Next, we discuss the results of the brain states inferred from the WM-tfMRI data and discuss the estimated patterns of connectivity for different blocks of working memory tasks after local inference. We find that there are distinct connectivity differences between 2-back, 0-back, and fixation. We first compare the working memory and the fixation conditions, with particular reference to the middle frontal gyrus (node 17) and inferior parietal lobule (node 9) which includes the angular gyrus (node 1) and supramarginal gyrus (node 34). The middle frontal gyrus is related to manipulation, distractor resistance, refreshing, selection for action and monitoring, and the inferior parietal lobule is related to focus recognition and long-term recollection (Nee et al., 2013). In our results, we find that the connectivity between the middle frontal gyrus and inferior parietal lobule is increased in the working memory tasks compared to the fixation state. The connectivity between the lateral occipital cortex (node 12) and occipital fusiform cortex (node 21) is strong and stable in fixation compared to the working memory tasks, and a higher working memory load may increase the instability of this connectivity.

*DATASET ENTRIES:*

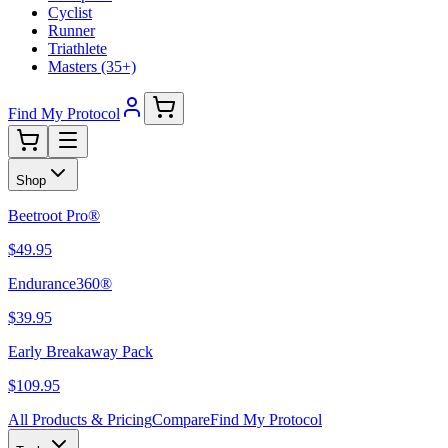
Cyclist
Runner
Triathlete
Masters (35+)
Find My Protocol
Shop
Beetroot Pro®
$49.95
Endurance360®
$39.95
Early Breakaway Pack
$109.95
All Products & Pricing
Compare
Find My Protocol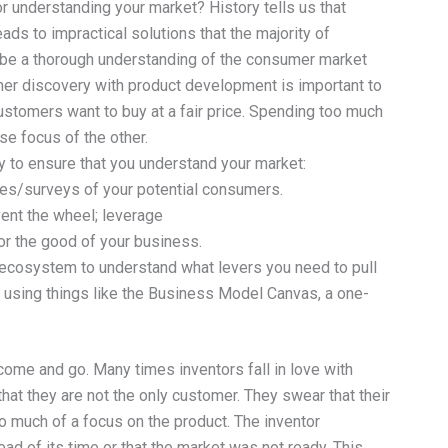
r understanding your market? History tells us that
ds to impractical solutions that the majority of
 be a thorough understanding of the consumer market
omer discovery with product development is important to
ustomers want to buy at a fair price. Spending too much
se focus of the other.
 to ensure that you understand your market:
res/surveys of your potential consumers.
nvent the wheel; leverage
for the good of your business.
t ecosystem to understand what levers you need to pull
by using things like the Business Model Canvas, a one-
come and go. Many times inventors fall in love with
hat they are not the only customer. They swear that their
oo much of a focus on the product. The inventor
d of its time or that the market was not ready. This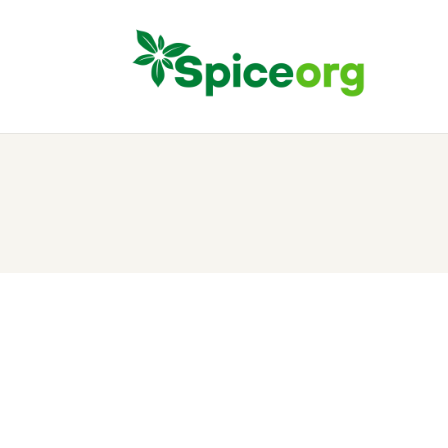
H
A
S
B
C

*REQUIRED ACTION 1:* Decide whether each statement agrees with the working-memory connectivity text, answering yes or no and quoting the deciding words: (a) the text links the middle frontal gyrus to long-term recollection; (b) connectivity between the middle frontal gyrus and the inferior parietal lobule is higher in the working memory tasks than in fixation; (c) the angular gyrus is node 34.
*REQUIRED ACTION 2:* Carry on the working-memory connectivity text, starting after its final sentence.

*ANSWER BOX 1:*
(a) No: "the inferior parietal lobule is related to focus recognition and long-term recollection"
(b) Yes: "the connectivity between the middle frontal gyrus and inferior parietal lobule is increased in the working memory tasks compared to the fixation state"
(c) No: "angular gyrus (node 1) and supramarginal gyrus (node 34)"

*ANSWER BOX 2:*
Regarding the difference between 2-back and 0-back working memory tasks, we focus on the angular gyrus and supramarginal gyrus. In our experimental results, we find that there is increased connectivity between the angular gyrus (node 1) and supramarginal gyrus (node 34) in 2-back compared to 0-back working memory task blocks. The angular gyrus is located in the posterior part of the inferior parietal lobule. The inferior parietal cortex, including the supramarginal gyrus and the angular gyrus, is part of a “bottom-up” attentional subsystem that mediates the automatic allocation of attention to task-relevant information (Seghier, 2013). Previous work has shown that activation of the inferior parietal lobe is involved in the shifting of attention towards particular stimuli (Gottlieb, 2007). The right inferior parietal lobule including angular gyrus is related to attention maintaining and salient event encoding in the environment (Singh-Curry and Husain, 2009). These research findings are consistent with and justify our results.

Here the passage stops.